Bu konuda söylenecek ilk şey dinimizin faizli alış-verişe cevaz ve izin vermediği konusudur. Çünkü Allah Mü’min ve Müslüman kullarına faizli muameleyi yasak kılmış ve bunu Kur’ân-ı Kerim’de çeşitli vesilelerle indirdiği birçok âyetinde beyan etmiştir.
Bunlardan birinde şöyle buyurmaktadır: “Faiz yiyenler ancak kendilerini şeytanın çarptığı cinnet nöbetine tutulmuş) kimselerin kalktığı gibi kalkarlar. Bu hal onların “alım-satım da tıpkı faiz gibidir” demeleri yüzündendir. Halbuki Allah alım-satımı helâl, faizi haram kılmıştır” (el-Bakara/ 275).
Bu ifadeye göre bizim yaptığımız muamelelerin farklı olduğunu düşünmemiz ve haklarında Allah tarafından verilen hükme uymamız gerekmektedir.
Her şeyden önce Allah’ın koyduğu bir hükmün gerekçesini düşünüyoruz diyerek aksine adım atmamamız gerekir.
Nitekim Allah bir kimsenin meselâ kız kardeşiyle, teyzesiyle.. evlenmesini yasaklamıştır. Kalkıp bu neye yasaklanmış ki, “onlar da kadın, bize evlenmemiz helâl kılınanlar da kadın, ne fark var?” deyip onlarla evlenmeye kalkamayız.
Her şeyden önce şöyle düşünmeliyiz: Allah bizi yarattı ve bize kulluğumuzu yaşarken yanlış yollara sapmamamız için de peygamberler ve onların aracılığı ile de kitaplar göndermiştir.
Neticede Allah’ın kullarına bildirdikleri ve dünyada yaşarken dikkat etmeleri gereken şeyleri de bizlere bildirdiğine göre bize düşen bu emir ve yasaklara isteyerek uymamızdır.
Ancak ne var ki, Allah bu yasağın gerekçesini de bize, hem de sadaka vermekle karşılaştırarak hatırlatmaktadır: “Allah faizli kazançları bereketten mahrum eder, ancak karşılıksız yapılan yardımları kat kat artırarak bereketlendirir.
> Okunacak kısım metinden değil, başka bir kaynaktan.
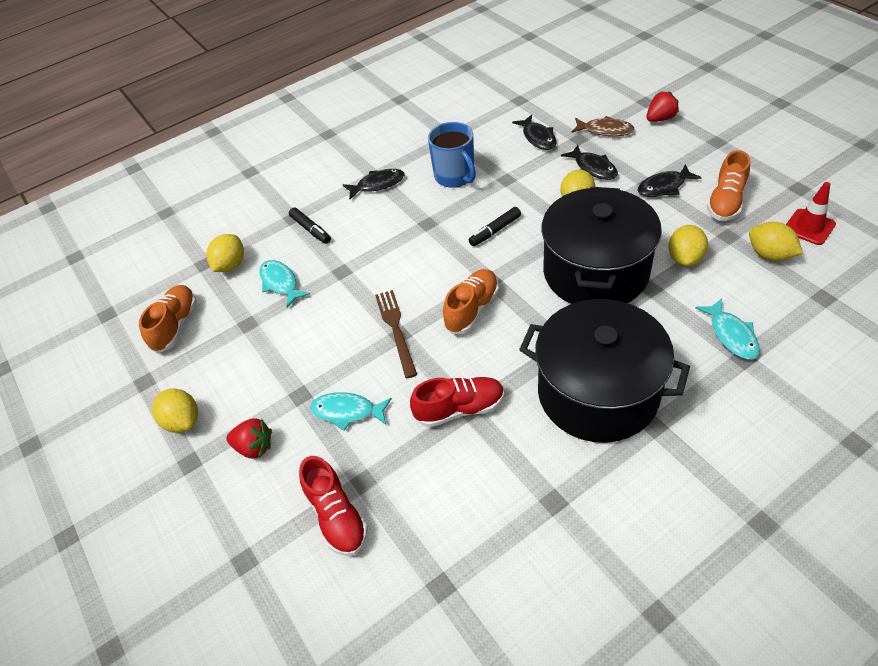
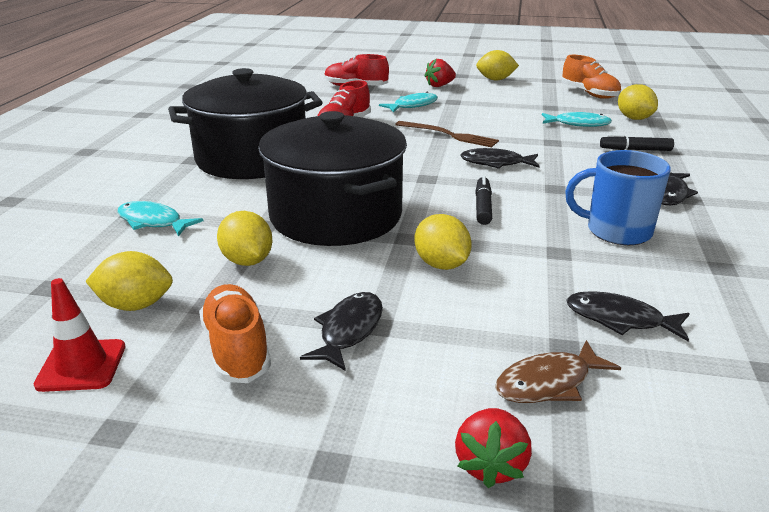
camera: 130 degrees right, 20 degrees down
(472, 309) = (412, 160): orange shoe -> none
(593, 168) = (479, 312): black fish -> black fish (495, 163)

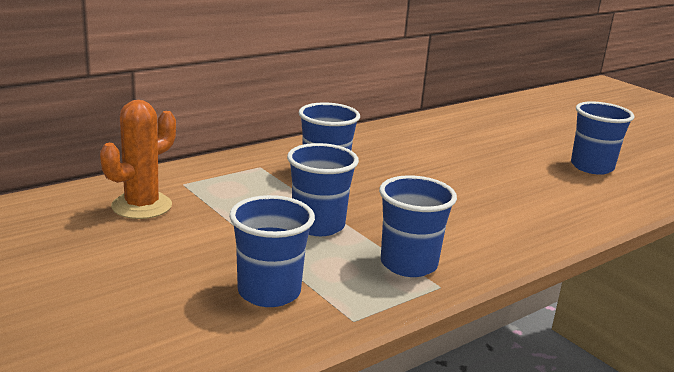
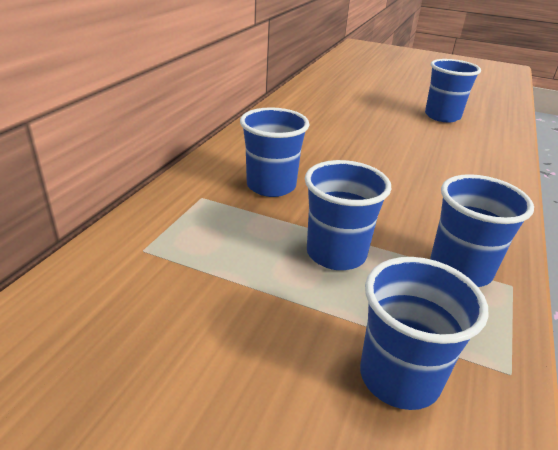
camera: 30 degrees left, 10 degrees up
(141, 206) = (126, 305): orange cactus -> none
Allah küfürde (inkârda) ısrar eden kimseyi sevmez” (el-Bakara/276).
Bundan sonra gelen şu âyetler de gerçekten çok dikkat çekicidir: “Ey iman edenler! Allah’tan korkun. Eğer gerçekten inanıyorsanız faiz alacaklarınızdan vazgeçin… ” (el-Bakara, 278). “Eğer tevbe edip vazgeçerseniz anaparanız sizindir; ne haksızlık etmiş ne de haksızlığa uğramış olursunuz.” ( el-Bakara, 279).
Müslümanlar daima kendilerine yakışan ne ise onu yapar ve gerçekten de öyle yapmalıdır.